Planning & Advice

How To Read A Map

How To Read A Map

Reading a map appears to create a number of problems for many people. Therefore it is appropriate to approach the subject by using a number of pointers. Initially, one needs to ascertain the purpose of map reading. Normally, there would only be two reasons for map reading. The first is simply to identify the location of a place of interest to the reader and the second is to assist in travel, namely to plot a route from one place to another. If we take the second issue, that of direction, in my opinion the following steps should act as a guide when reading a map.

1) Identify your location. To use a map as a directional guide one needs first of all to ascertain the starting point. If one has no idea where he or she is starting from, there is no hope of them being able to plot a route to their destination. If you know the start point then all you need to do is find this on the map.

2) Identify your destination. If one does not know where the destination is located on the map, there is no chance of being able to construct a feasible and meaningful route to where you are going.

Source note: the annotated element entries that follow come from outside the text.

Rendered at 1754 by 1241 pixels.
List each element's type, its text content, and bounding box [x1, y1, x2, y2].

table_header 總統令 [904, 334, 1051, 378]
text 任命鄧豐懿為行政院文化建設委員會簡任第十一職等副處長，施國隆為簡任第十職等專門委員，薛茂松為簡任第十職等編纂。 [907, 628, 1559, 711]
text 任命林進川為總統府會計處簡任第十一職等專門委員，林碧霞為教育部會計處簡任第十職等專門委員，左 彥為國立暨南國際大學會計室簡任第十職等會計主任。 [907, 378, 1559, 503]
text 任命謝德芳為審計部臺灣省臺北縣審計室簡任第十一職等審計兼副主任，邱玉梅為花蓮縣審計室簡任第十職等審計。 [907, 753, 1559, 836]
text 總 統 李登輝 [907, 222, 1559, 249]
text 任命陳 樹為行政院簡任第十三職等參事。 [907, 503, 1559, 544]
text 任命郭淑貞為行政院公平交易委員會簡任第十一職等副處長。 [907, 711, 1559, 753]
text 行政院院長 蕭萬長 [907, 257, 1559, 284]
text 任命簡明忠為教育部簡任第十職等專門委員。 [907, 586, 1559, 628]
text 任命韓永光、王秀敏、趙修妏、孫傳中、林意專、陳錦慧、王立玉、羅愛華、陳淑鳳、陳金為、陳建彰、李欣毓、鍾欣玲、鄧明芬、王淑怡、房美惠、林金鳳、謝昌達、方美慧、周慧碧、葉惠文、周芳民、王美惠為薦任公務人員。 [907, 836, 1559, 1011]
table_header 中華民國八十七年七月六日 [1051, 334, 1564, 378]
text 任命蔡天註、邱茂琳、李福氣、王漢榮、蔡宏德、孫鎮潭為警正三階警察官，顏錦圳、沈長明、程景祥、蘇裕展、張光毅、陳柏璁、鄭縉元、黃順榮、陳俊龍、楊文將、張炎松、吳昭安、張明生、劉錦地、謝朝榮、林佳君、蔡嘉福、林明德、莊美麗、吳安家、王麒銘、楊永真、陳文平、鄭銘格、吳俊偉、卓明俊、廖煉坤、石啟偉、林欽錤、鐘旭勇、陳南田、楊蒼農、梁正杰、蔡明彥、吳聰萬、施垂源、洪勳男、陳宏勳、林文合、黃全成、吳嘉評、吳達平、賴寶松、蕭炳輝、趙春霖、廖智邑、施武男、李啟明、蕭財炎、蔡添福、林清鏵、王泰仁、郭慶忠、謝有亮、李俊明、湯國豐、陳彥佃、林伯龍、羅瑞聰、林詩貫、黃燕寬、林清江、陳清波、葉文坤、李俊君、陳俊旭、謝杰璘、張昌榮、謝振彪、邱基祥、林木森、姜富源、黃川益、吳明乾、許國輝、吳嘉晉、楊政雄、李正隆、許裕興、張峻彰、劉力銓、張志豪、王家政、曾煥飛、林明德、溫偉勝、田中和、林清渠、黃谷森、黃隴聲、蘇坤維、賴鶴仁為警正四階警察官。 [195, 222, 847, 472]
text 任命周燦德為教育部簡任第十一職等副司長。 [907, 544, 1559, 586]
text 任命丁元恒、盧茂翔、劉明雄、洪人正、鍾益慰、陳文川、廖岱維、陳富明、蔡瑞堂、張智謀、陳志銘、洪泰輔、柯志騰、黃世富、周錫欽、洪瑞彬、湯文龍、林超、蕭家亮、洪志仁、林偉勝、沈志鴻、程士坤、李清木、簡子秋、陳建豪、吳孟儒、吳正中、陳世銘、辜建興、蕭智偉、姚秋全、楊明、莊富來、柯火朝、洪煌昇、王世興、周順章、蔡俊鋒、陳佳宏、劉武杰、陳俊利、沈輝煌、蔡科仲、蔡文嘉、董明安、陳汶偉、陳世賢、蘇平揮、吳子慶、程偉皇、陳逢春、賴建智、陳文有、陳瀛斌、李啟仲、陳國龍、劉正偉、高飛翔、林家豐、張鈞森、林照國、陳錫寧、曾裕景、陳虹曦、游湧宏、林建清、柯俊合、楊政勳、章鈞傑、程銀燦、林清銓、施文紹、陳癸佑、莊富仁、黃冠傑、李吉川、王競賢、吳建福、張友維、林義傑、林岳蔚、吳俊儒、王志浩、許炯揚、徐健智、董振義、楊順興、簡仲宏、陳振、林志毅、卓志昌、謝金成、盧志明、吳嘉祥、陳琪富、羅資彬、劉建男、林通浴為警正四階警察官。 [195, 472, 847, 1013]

3) Links. One of the biggest problems with map reading, unless one has a compass available, is deciding which direction one needs to take initially. Remember the map may not reflect the actual position you are facing. To combat this problem, it is always helpful to identify key points between the start and destination points. Three or four links of this nature will enable a successful journey.

With the advances of technology, map reading has increasing become a forgotten craft. With GPS and on line directional tools, the ability to be able to read a map seems to have diminished in importance. However, there is always the possibility that at a given time, there will be a need to be able to finds ones way to a given point in a situation where such aids are not available. A typical example would be were one is engaged upon backpacking or rambling activities. In these instances the ability to read a map can make a significant difference.